Dataset records:
___

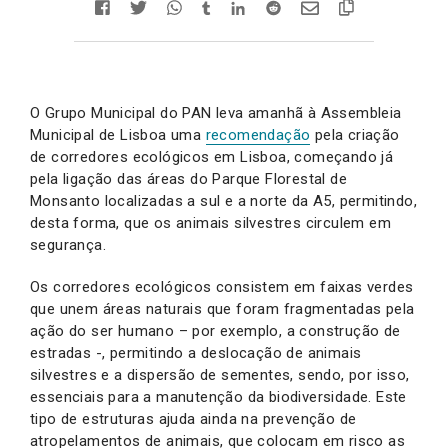
O Grupo Municipal do PAN leva amanhã à Assembleia
Municipal de Lisboa uma
recomendação
pela criação
de corredores ecológicos em Lisboa, começando já
pela ligação das áreas do Parque Florestal de
Monsanto localizadas a sul e a norte da A5, permitindo,
desta forma, que os animais silvestres circulem em
segurança.
Os corredores ecológicos consistem em faixas verdes
que unem áreas naturais que foram fragmentadas pela
ação do ser humano – por exemplo, a construção de
estradas -, permitindo a deslocação de animais
silvestres e a dispersão de sementes, sendo, por isso,
essenciais para a manutenção da biodiversidade. Este
tipo de estruturas ajuda ainda na prevenção de
atropelamentos de animais, que colocam em risco as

___

What you will do: Reproduce the text lines of the listing above word for word. Leave out the pictures.

Task solution:
O Grupo Municipal do PAN leva amanhã à Assembleia
Municipal de Lisboa uma
recomendação
pela criação
de corredores ecológicos em Lisboa, começando já
pela ligação das áreas do Parque Florestal de
Monsanto localizadas a sul e a norte da A5, permitindo,
desta forma, que os animais silvestres circulem em
segurança.
Os corredores ecológicos consistem em faixas verdes
que unem áreas naturais que foram fragmentadas pela
ação do ser humano – por exemplo, a construção de
estradas -, permitindo a deslocação de animais
silvestres e a dispersão de sementes, sendo, por isso,
essenciais para a manutenção da biodiversidade. Este
tipo de estruturas ajuda ainda na prevenção de
atropelamentos de animais, que colocam em risco as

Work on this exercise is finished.